"""
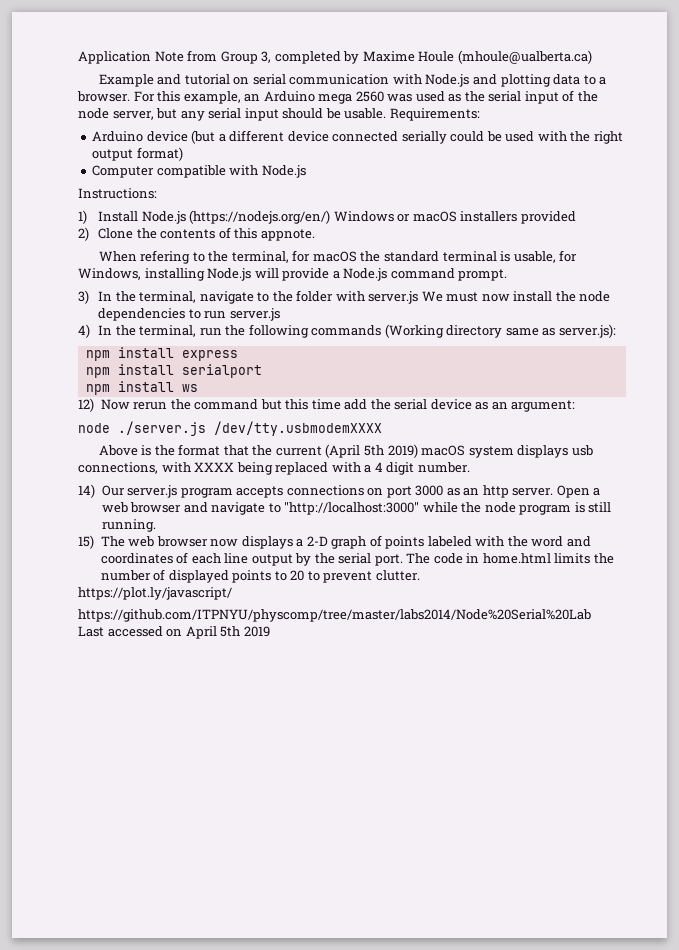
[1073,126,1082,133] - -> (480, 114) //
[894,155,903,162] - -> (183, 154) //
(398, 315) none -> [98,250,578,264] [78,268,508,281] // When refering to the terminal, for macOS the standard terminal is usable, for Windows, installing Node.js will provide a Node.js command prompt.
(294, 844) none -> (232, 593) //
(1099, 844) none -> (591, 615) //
"""
— WHAT TO PRODUCE —
Output the entries above verbatim, leaving out images.

— TASK RESPONSE —
[1073,126,1082,133] - -> (480, 114) //
[894,155,903,162] - -> (183, 154) //
(398, 315) none -> [98,250,578,264] [78,268,508,281] // When refering to the terminal, for macOS the standard terminal is usable, for Windows, installing Node.js will provide a Node.js command prompt.
(294, 844) none -> (232, 593) //
(1099, 844) none -> (591, 615) //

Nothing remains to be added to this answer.